What this means for your anti-corruption training
The smart move isn’t to scale back — it’s to maintain a durable training program that holds up no matter who sets enforcement priorities. A few practical implications:
Frame it as anti-corruption, not just “FCPA.” Training that speaks to the FCPA, the UK Bribery Act, and applicable local laws together is both more accurate for a global workforce and more resilient to US policy swings.
Lean into the current high-risk patterns. The DOJ’s stated priorities — third-party intermediaries, state-owned enterprises, and concealment — are exactly the situations your highest-risk employees face. Train the recognition of those moments specifically.
Don’t forget the books. The FCPA’s accounting provisions — how a payment gets recorded — remain a live area, and one with a longer enforcement clock.
Train the decision, not the statute. Employees almost never set out to pay a bribe — they fail to recognize that a consulting fee, a hospitality invitation, or a vendor gift is one. That recognition is built through realistic scenarios, which is the most enforcement-proof investment you can make.
Train the moment, not the headline
See the anti-corruption and FCPA scenarios your highest-risk employees actually face in the field — built to hold up across regulators and administrations.
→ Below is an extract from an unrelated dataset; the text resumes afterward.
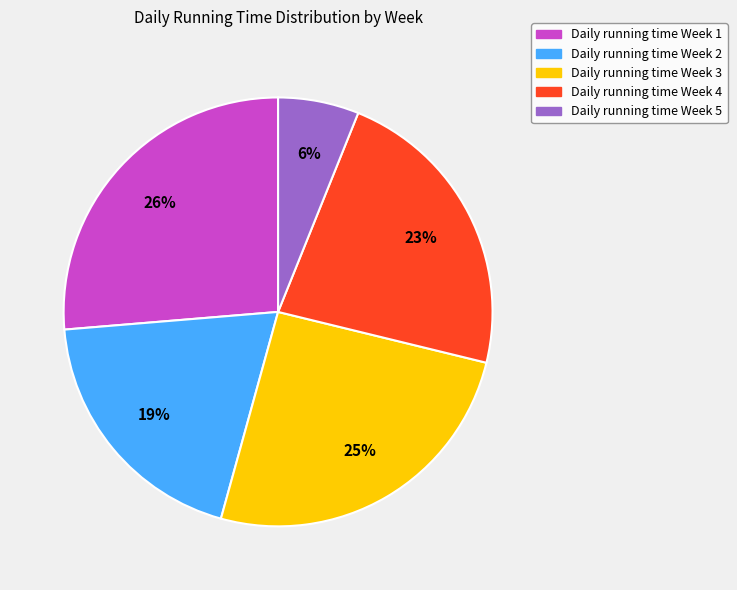

How many segments does this pie chart have?

5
This article is for general information and discussion only and is not legal advice. Enforcement priorities and laws change — consult qualified counsel about your organization’s specific obligations under the FCPA, the UK Bribery Act, and other applicable laws. © 2005–2026 Xcelus LLC.
Frequently Asked Questions
Was the FCPA repealed?
No. The Foreign Corrupt Practices Act remains in force. In 2025 the executive branch paused, reviewed, and then narrowed DOJ enforcement priorities — but the law itself was not changed or repealed.
Do we still need anti-corruption training in 2026?
Yes. The conduct is still illegal, can be charged under other statutes, carries multi-year limitation periods, and remains squarely within the reach of laws like the UK Bribery Act. A working program is also still what regulators expect to see.
Does the UK Bribery Act apply to US companies?
It can. The UK Bribery Act generally reaches any organization that carries on business, or part of a business, in the UK — regardless of where the conduct occurs — and in several respects it is stricter than the FCPA. Global companies should not treat US enforcement posture as the only standard that matters.